Activity
From the data that follows, print exactly the lines starting at the one containing "# Give the cozy" and ending at the one containing "pyautogui.click(649, 419)"; include both of them and nothing more.

Task material

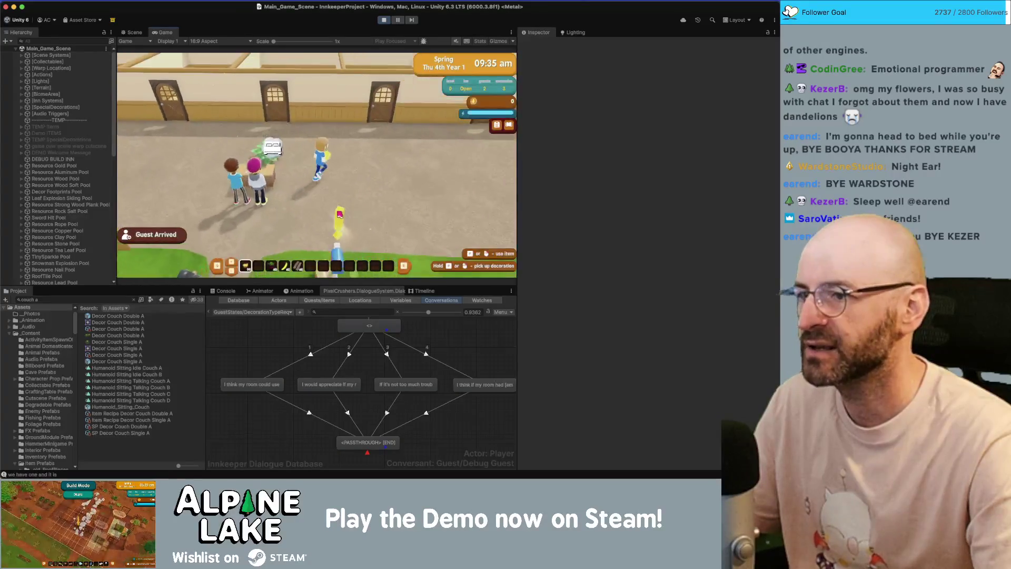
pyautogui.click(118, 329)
==
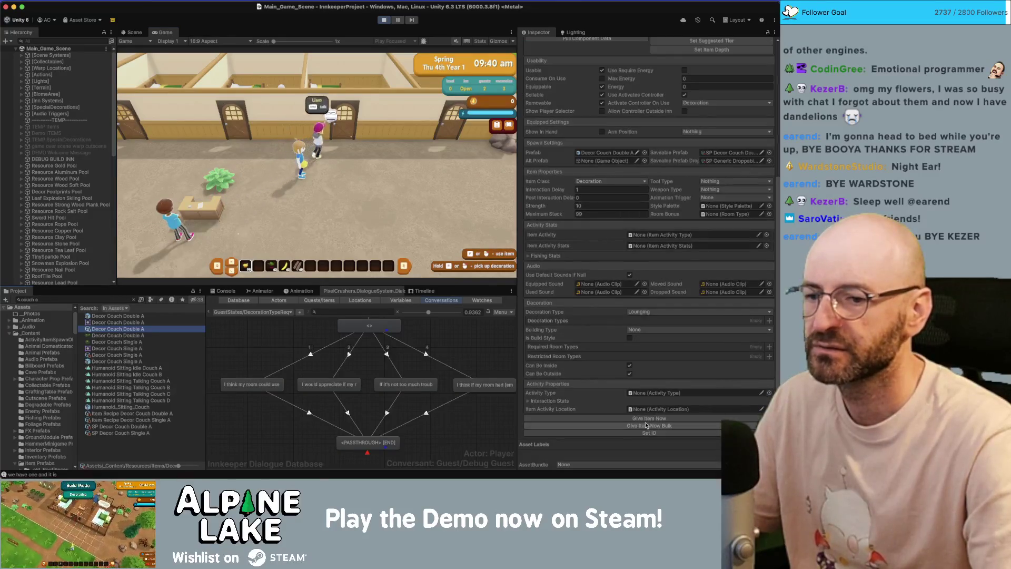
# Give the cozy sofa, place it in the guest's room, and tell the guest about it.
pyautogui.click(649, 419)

Expected output
# Give the cozy sofa, place it in the guest's room, and tell the guest about it.
pyautogui.click(649, 419)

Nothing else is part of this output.